▶ Task brief: Please output every record exactly, keeping each line as it is.

▶ Records from a dataset:
-*-*-
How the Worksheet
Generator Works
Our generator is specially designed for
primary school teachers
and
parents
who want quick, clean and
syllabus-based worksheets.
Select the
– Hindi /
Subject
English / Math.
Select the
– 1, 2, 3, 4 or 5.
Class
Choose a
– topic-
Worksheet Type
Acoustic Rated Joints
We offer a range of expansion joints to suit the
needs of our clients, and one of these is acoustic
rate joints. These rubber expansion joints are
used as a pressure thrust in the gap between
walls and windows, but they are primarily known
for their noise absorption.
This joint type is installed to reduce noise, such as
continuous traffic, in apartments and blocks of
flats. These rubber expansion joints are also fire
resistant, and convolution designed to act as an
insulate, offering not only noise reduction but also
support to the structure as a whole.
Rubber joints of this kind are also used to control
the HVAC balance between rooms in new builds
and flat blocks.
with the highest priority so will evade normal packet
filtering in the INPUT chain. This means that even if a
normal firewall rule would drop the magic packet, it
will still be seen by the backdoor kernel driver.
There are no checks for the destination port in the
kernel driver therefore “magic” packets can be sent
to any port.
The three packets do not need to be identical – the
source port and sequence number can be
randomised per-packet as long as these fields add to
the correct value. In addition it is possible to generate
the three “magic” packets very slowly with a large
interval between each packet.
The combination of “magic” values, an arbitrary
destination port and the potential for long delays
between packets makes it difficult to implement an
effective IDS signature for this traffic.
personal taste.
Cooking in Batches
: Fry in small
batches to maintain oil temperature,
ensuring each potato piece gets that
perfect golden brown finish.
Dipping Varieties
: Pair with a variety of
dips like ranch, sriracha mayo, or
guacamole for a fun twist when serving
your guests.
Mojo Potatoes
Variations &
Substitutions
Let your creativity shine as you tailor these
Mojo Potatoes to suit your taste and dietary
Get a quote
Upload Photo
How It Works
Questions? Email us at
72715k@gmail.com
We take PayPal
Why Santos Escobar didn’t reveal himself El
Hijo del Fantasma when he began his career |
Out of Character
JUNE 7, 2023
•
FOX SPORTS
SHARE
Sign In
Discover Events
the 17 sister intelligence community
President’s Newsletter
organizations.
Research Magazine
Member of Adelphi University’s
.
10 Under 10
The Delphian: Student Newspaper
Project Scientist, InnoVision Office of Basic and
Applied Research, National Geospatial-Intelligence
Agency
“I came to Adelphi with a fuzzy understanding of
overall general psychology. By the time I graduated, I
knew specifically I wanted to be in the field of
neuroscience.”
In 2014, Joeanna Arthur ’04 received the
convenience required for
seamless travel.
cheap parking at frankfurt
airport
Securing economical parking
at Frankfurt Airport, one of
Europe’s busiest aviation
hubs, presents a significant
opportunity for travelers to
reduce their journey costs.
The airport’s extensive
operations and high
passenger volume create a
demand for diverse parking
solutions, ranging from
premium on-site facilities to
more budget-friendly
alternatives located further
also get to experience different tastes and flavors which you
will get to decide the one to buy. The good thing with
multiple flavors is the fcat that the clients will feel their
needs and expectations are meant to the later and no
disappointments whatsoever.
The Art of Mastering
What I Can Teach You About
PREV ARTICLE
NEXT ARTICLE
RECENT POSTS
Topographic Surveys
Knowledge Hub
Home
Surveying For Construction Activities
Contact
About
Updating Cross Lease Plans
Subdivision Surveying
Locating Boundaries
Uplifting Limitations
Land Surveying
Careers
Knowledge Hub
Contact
-*-*-
▶ Task response:
How the Worksheet
Generator Works
Our generator is specially designed for
primary school teachers
and
parents
who want quick, clean and
syllabus-based worksheets.
Select the
– Hindi /
Subject
English / Math.
Select the
– 1, 2, 3, 4 or 5.
Class
Choose a
– topic-
Worksheet Type
Acoustic Rated Joints
We offer a range of expansion joints to suit the
needs of our clients, and one of these is acoustic
rate joints. These rubber expansion joints are
used as a pressure thrust in the gap between
walls and windows, but they are primarily known
for their noise absorption.
This joint type is installed to reduce noise, such as
continuous traffic, in apartments and blocks of
flats. These rubber expansion joints are also fire
resistant, and convolution designed to act as an
insulate, offering not only noise reduction but also
support to the structure as a whole.
Rubber joints of this kind are also used to control
the HVAC balance between rooms in new builds
and flat blocks.
with the highest priority so will evade normal packet
filtering in the INPUT chain. This means that even if a
normal firewall rule would drop the magic packet, it
will still be seen by the backdoor kernel driver.
There are no checks for the destination port in the
kernel driver therefore “magic” packets can be sent
to any port.
The three packets do not need to be identical – the
source port and sequence number can be
randomised per-packet as long as these fields add to
the correct value. In addition it is possible to generate
the three “magic” packets very slowly with a large
interval between each packet.
The combination of “magic” values, an arbitrary
destination port and the potential for long delays
between packets makes it difficult to implement an
effective IDS signature for this traffic.
personal taste.
Cooking in Batches
: Fry in small
batches to maintain oil temperature,
ensuring each potato piece gets that
perfect golden brown finish.
Dipping Varieties
: Pair with a variety of
dips like ranch, sriracha mayo, or
guacamole for a fun twist when serving
your guests.
Mojo Potatoes
Variations &
Substitutions
Let your creativity shine as you tailor these
Mojo Potatoes to suit your taste and dietary
Get a quote
Upload Photo
How It Works
Questions? Email us at
72715k@gmail.com
We take PayPal
Why Santos Escobar didn’t reveal himself El
Hijo del Fantasma when he began his career |
Out of Character
JUNE 7, 2023
•
FOX SPORTS
SHARE
Sign In
Discover Events
the 17 sister intelligence community
President’s Newsletter
organizations.
Research Magazine
Member of Adelphi University’s
.
10 Under 10
The Delphian: Student Newspaper
Project Scientist, InnoVision Office of Basic and
Applied Research, National Geospatial-Intelligence
Agency
“I came to Adelphi with a fuzzy understanding of
overall general psychology. By the time I graduated, I
knew specifically I wanted to be in the field of
neuroscience.”
In 2014, Joeanna Arthur ’04 received the
convenience required for
seamless travel.
cheap parking at frankfurt
airport
Securing economical parking
at Frankfurt Airport, one of
Europe’s busiest aviation
hubs, presents a significant
opportunity for travelers to
reduce their journey costs.
The airport’s extensive
operations and high
passenger volume create a
demand for diverse parking
solutions, ranging from
premium on-site facilities to
more budget-friendly
alternatives located further
also get to experience different tastes and flavors which you
will get to decide the one to buy. The good thing with
multiple flavors is the fcat that the clients will feel their
needs and expectations are meant to the later and no
disappointments whatsoever.
The Art of Mastering
What I Can Teach You About
PREV ARTICLE
NEXT ARTICLE
RECENT POSTS
Topographic Surveys
Knowledge Hub
Home
Surveying For Construction Activities
Contact
About
Updating Cross Lease Plans
Subdivision Surveying
Locating Boundaries
Uplifting Limitations
Land Surveying
Careers
Knowledge Hub
Contact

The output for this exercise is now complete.